First of all we understand that businesses will typically be facing 1 of 3 scenarios:
1. Busy - business is still going well with some disruption to the way they operate and demand may even be increasing.
2. Low Impact - perhaps there is a revenue reduction of between 10% and 20% with some uncertainty about the future and the possibility that the impact could be short-term.
3. High Impact - revenue reductions of 50% or more, or the business has even stopped operating as normal.
In each of these scenarios we have seen the need for common overarching responses and the need to maintain those on cycles of no more than 30 days. These responses are firstly to Survive, followed by exploring the options to Pivot or Adapt and then to move into a Thrive mode in the new reality.
We are aware of some businesses that have already made a substantial Pivot and may have changed, for example, the focus of their manufacturing and consequently have continued to do very well. While that looks like a great outcome we would expect the best of these businesses to already be planning whether they need to make another Pivot as things change or to lock their new found income streams into their future business model. These are strategic decisions that will need to be taken quickly.

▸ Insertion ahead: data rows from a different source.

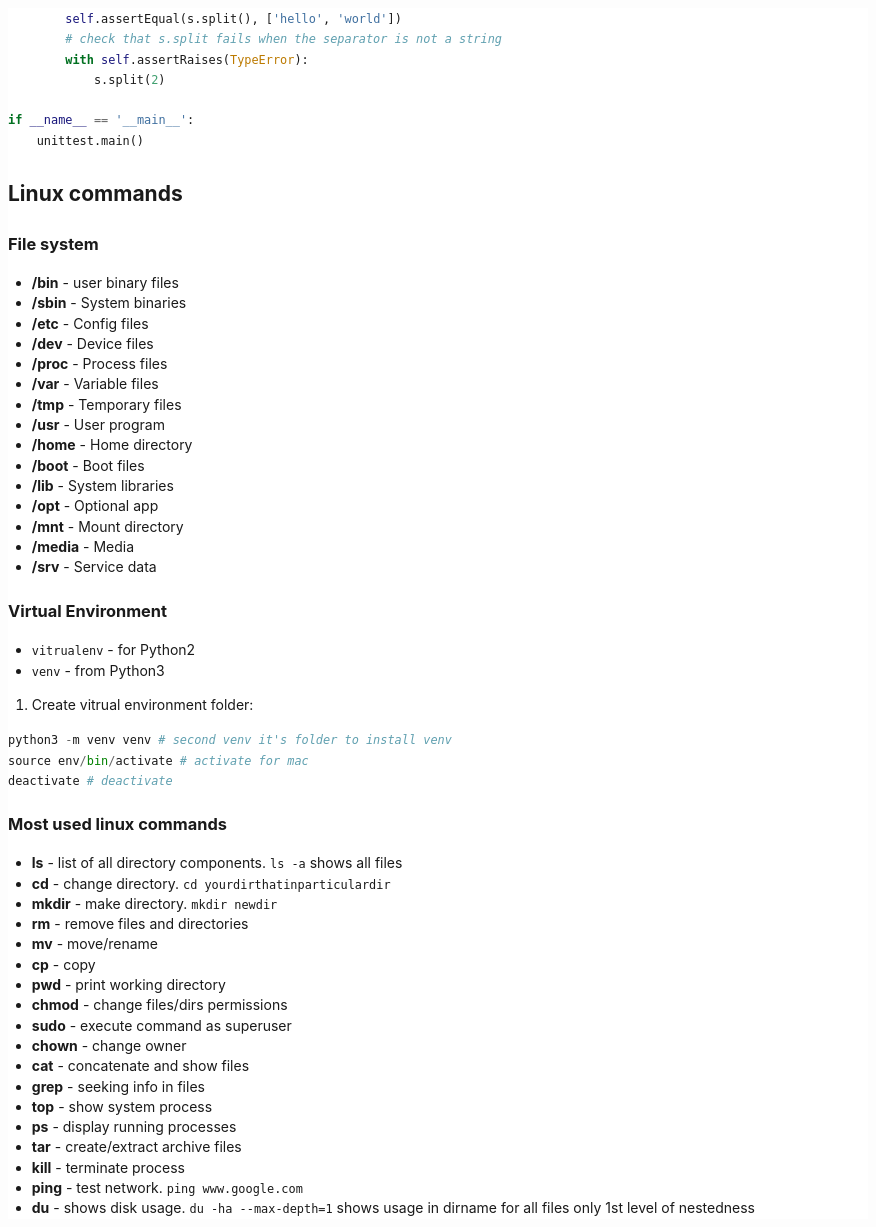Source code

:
 ```python
        self.assertEqual(s.split(), ['hello', 'world'])
        # check that s.split fails when the separator is not a string
        with self.assertRaises(TypeError):
            s.split(2)

if __name__ == '__main__':
    unittest.main()
```

## Linux commands

### File system

- **/bin** - user binary files
- **/sbin** - System binaries
- **/etc** - Config files 
- **/dev** - Device files
- **/proc** - Process files
- **/var** - Variable files 
- **/tmp** - Temporary files
- **/usr** - User program 
- **/home** - Home directory
- **/boot** - Boot files 
- **/lib** - System libraries
- **/opt** - Optional app
- **/mnt** - Mount directory
- **/media** - Media
- **/srv** - Service data


### Virtual Environment

- `vitrualenv` - for Python2
- `venv` - from Python3

1. Create vitrual environment folder:
```python
python3 -m venv venv # second venv it's folder to install venv
source env/bin/activate # activate for mac
deactivate # deactivate
```


### Most used linux commands

- **ls** - list of all directory components. `ls -a` shows all files
- **cd** - change directory. `cd yourdirthatinparticulardir`
- **mkdir** - make directory. `mkdir newdir`
- **rm** - remove files and directories 
- **mv** - move/rename
- **cp** - copy
- **pwd** - print working directory
- **chmod** - change files/dirs permissions
- **sudo** - execute command as superuser
- **chown** - change owner
- **cat** - concatenate and show files
- **grep** - seeking info in files
- **top** - show system process
- **ps** - display running processes
- **tar** - create/extract archive files
- **kill** - terminate process
- **ping** - test network. `ping www.google.com`
- **du** - shows disk usage. `du -ha --max-depth=1` shows usage in dirname for all files only 1st level of nestedness
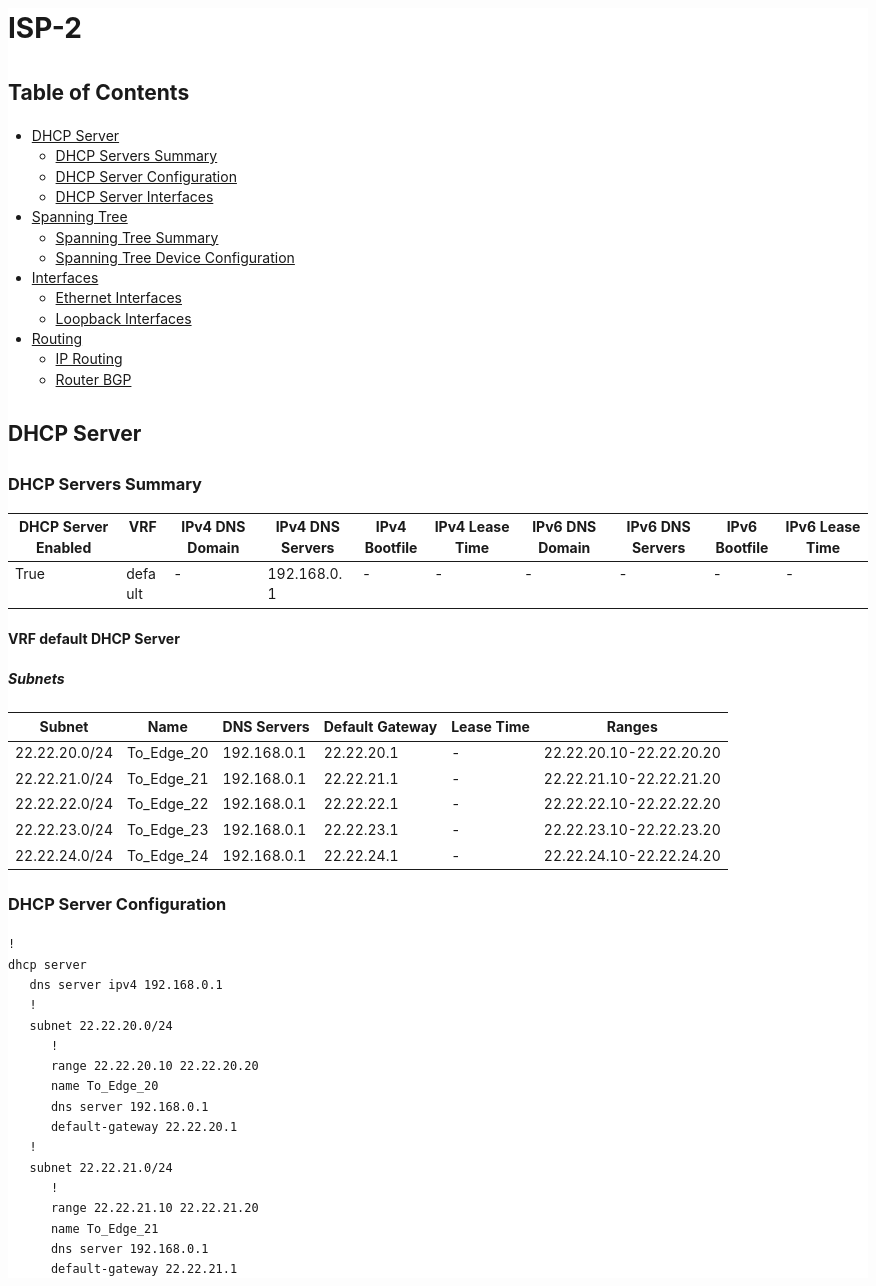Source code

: # ISP-2

## Table of Contents

- [DHCP Server](#dhcp-server)
  - [DHCP Servers Summary](#dhcp-servers-summary)
  - [DHCP Server Configuration](#dhcp-server-configuration)
  - [DHCP Server Interfaces](#dhcp-server-interfaces)
- [Spanning Tree](#spanning-tree)
  - [Spanning Tree Summary](#spanning-tree-summary)
  - [Spanning Tree Device Configuration](#spanning-tree-device-configuration)
- [Interfaces](#interfaces)
  - [Ethernet Interfaces](#ethernet-interfaces)
  - [Loopback Interfaces](#loopback-interfaces)
- [Routing](#routing)
  - [IP Routing](#ip-routing)
  - [Router BGP](#router-bgp)

## DHCP Server

### DHCP Servers Summary

| DHCP Server Enabled | VRF | IPv4 DNS Domain | IPv4 DNS Servers | IPv4 Bootfile | IPv4 Lease Time | IPv6 DNS Domain | IPv6 DNS Servers | IPv6 Bootfile | IPv6 Lease Time |
| ------------------- | --- | --------------- | ---------------- | ------------- | --------------- | --------------- | ---------------- | ------------- | --------------- |
| True | default | - | 192.168.0.1 | - | - | - | - | - | - |

#### VRF default DHCP Server

##### Subnets

| Subnet | Name | DNS Servers | Default Gateway | Lease Time | Ranges |
| ------ | ---- | ----------- | --------------- | ---------- | ------ |
| 22.22.20.0/24 | To_Edge_20 | 192.168.0.1 | 22.22.20.1 | - | 22.22.20.10-22.22.20.20 |
| 22.22.21.0/24 | To_Edge_21 | 192.168.0.1 | 22.22.21.1 | - | 22.22.21.10-22.22.21.20 |
| 22.22.22.0/24 | To_Edge_22 | 192.168.0.1 | 22.22.22.1 | - | 22.22.22.10-22.22.22.20 |
| 22.22.23.0/24 | To_Edge_23 | 192.168.0.1 | 22.22.23.1 | - | 22.22.23.10-22.22.23.20 |
| 22.22.24.0/24 | To_Edge_24 | 192.168.0.1 | 22.22.24.1 | - | 22.22.24.10-22.22.24.20 |

### DHCP Server Configuration

```eos
!
dhcp server
   dns server ipv4 192.168.0.1
   !
   subnet 22.22.20.0/24
      !
      range 22.22.20.10 22.22.20.20
      name To_Edge_20
      dns server 192.168.0.1
      default-gateway 22.22.20.1
   !
   subnet 22.22.21.0/24
      !
      range 22.22.21.10 22.22.21.20
      name To_Edge_21
      dns server 192.168.0.1
      default-gateway 22.22.21.1
```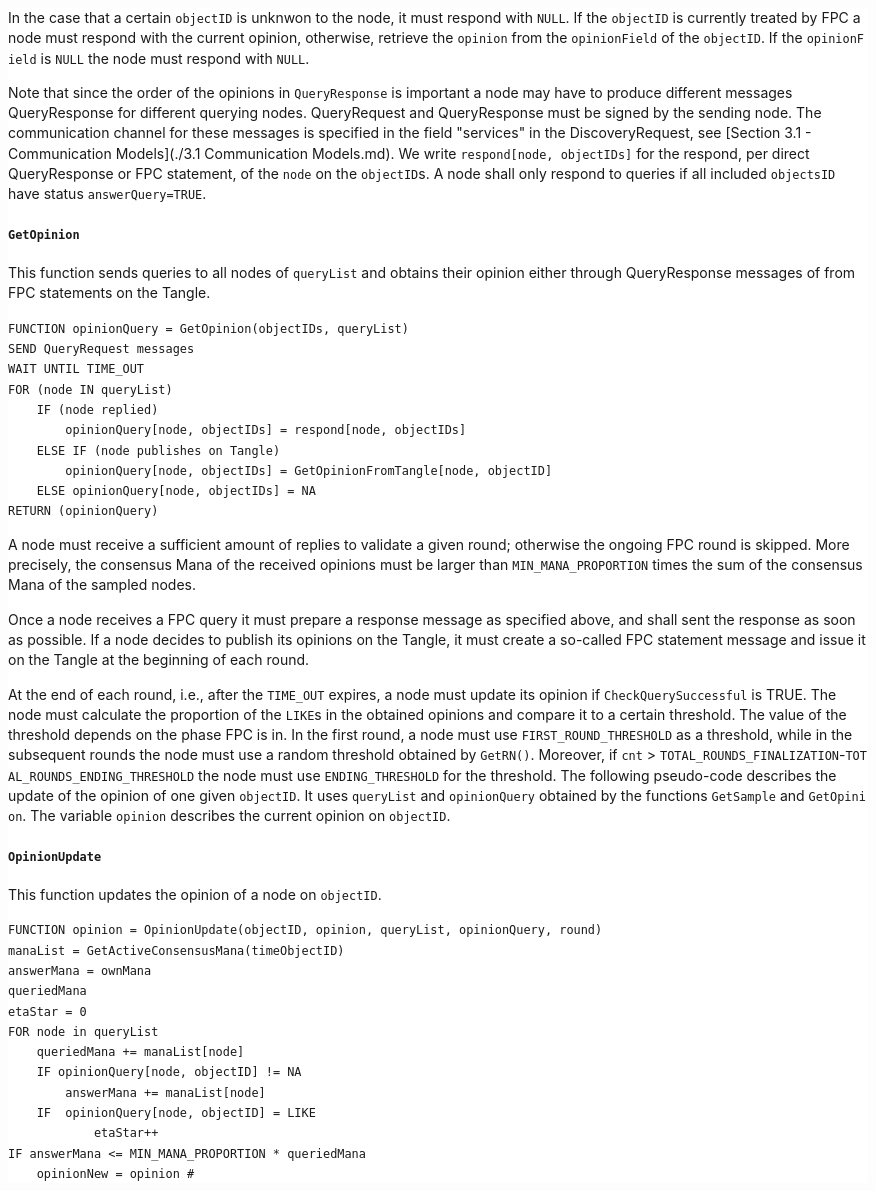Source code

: In the case that a certain `objectID` is unknwon to the node, it must respond with `NULL`. If the `objectID` is currently treated by FPC a node must respond with the current opinion, otherwise, retrieve the `opinion` from the `opinionField` of the `objectID`. If the `opinionField` is `NULL` the node must respond with `NULL`.  



Note that since the order of the opinions in `QueryResponse` is important a node may have to produce different messages QueryResponse for different querying nodes.   QueryRequest and QueryResponse must be signed by the sending node. The communication channel for these messages is specified in the field "services" in the DiscoveryRequest, see [Section 3.1 - Communication Models](./3.1 Communication Models.md). We write `respond[node, objectIDs]` for the respond, per direct QueryResponse or FPC statement, of the `node` on the `objectID`s.
A node shall only respond to queries if all included `objectsID` have status `answerQuery=TRUE`.

#### `GetOpinion`
This function sends queries to all nodes of `queryList` and obtains their opinion either through QueryResponse messages of from FPC statements on the Tangle. 
```vbnet
FUNCTION opinionQuery = GetOpinion(objectIDs, queryList)
SEND QueryRequest messages
WAIT UNTIL TIME_OUT  
FOR (node IN queryList)
    IF (node replied) 
        opinionQuery[node, objectIDs] = respond[node, objectIDs]
    ELSE IF (node publishes on Tangle)
        opinionQuery[node, objectIDs] = GetOpinionFromTangle[node, objectID]
    ELSE opinionQuery[node, objectIDs] = NA
RETURN (opinionQuery)
```
A node must receive a sufficient amount of replies to validate a given round; otherwise the ongoing FPC round is skipped. More precisely, the consensus Mana of the received opinions must be larger than `MIN_MANA_PROPORTION` times the sum of the consensus Mana of the sampled nodes. 

Once a node receives a FPC query it must prepare a response message as specified above, and shall sent the response as soon as possible. If a node decides to publish its opinions on the Tangle, it must create a so-called FPC statement message and issue it on the Tangle at the beginning of each round. 

At the end of each round, i.e., after the `TIME_OUT` expires, a node must update its opinion if `CheckQuerySuccessful` is TRUE. The node must calculate the proportion of the `LIKE`s in the obtained opinions and compare it to a certain threshold. The value of the threshold depends on the phase FPC is in. In the first round, a node must use `FIRST_ROUND_THRESHOLD` as a threshold, while in the subsequent rounds the node must use a random threshold obtained by `GetRN()`. Moreover, if `cnt` > `TOTAL_ROUNDS_FINALIZATION`-`TOTAL_ROUNDS_ENDING_THRESHOLD` the node must use `ENDING_THRESHOLD` for the threshold. 
The following pseudo-code describes the update of the opinion of one given `objectID`. It uses `queryList` and `opinionQuery` obtained by the functions `GetSample` and `GetOpinion`. The variable `opinion` describes the current opinion on `objectID`.

#### `OpinionUpdate`
This function updates the opinion of a node on `objectID`.
```vbnet
FUNCTION opinion = OpinionUpdate(objectID, opinion, queryList, opinionQuery, round)
manaList = GetActiveConsensusMana(timeObjectID)
answerMana = ownMana
queriedMana
etaStar = 0
FOR node in queryList
    queriedMana += manaList[node]
    IF opinionQuery[node, objectID] != NA
        answerMana += manaList[node]
    IF  opinionQuery[node, objectID] = LIKE
            etaStar++
IF answerMana <= MIN_MANA_PROPORTION * queriedMana
    opinionNew = opinion # 
```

Being approximately 6 weeks into an overall community response, we have seen that most businesses are anticipating that their survival initiatives will probably be around a 3 month process and that they are about halfway through that now. We are also seeing an expectation that the search for, and execution of, opportunities to Pivot will take a further 6 months and it may be as much as 12 to 18 months before organisations are starting to thrive in their new reality.
In looking at what this means for leaders, there are a whole range of strategies and tactics that can be applied, here, we would like to just provide a few examples under the Survive and Pivot/Adapt responses, and then point you to some free resources that you may find helpful.
1. For Leaders in all scenarios
a. Survive - Calmness, communication and scenario plans are vital
b. Pivot/Adapt - regularly review your business vision - things will change
c. Thrive - have your growth plan ready with a new view of risk mitigation based on our current shared experience
2. For Leaders in the Busy Scenario
a. Continually review the operational capabilities to respond to unexpected falls in demand and to anticipate growth
b. Make sure that you continually update your disaster scenario plans - it could still happen to you
c. Make sure to use your newfound cash flow to prepare yourself well for your new future as you continue to develop your new product and service offerings
3. For Leaders in the Low Impact Scenario
a. Communication and focus are both here, team members will have seen enough of the alternative scenarios to be concerned about their future and if they are not working with purpose, low-impact can turn into high-impact very quickly
b. Your Pivot responses should see a revised strategic plan focusing on recovering lost business but also on evolving into modified products and services - reimagine these in a changed market
4. For Leaders in a High Impact Scenario
a. Hibernate long-term strategically important areas of your business as effectively as possible
b. Choose the team members to work with you on the recovery very carefully
c. Reimagine the business as a leaner and more effective operational unit as the market starts to recover or you discover opportunities to Pivot
Obviously, these are just simple snapshots of leadership responses, but clarity of thinking in all scenarios is what will see good businesses coming out of this on the other side successfully.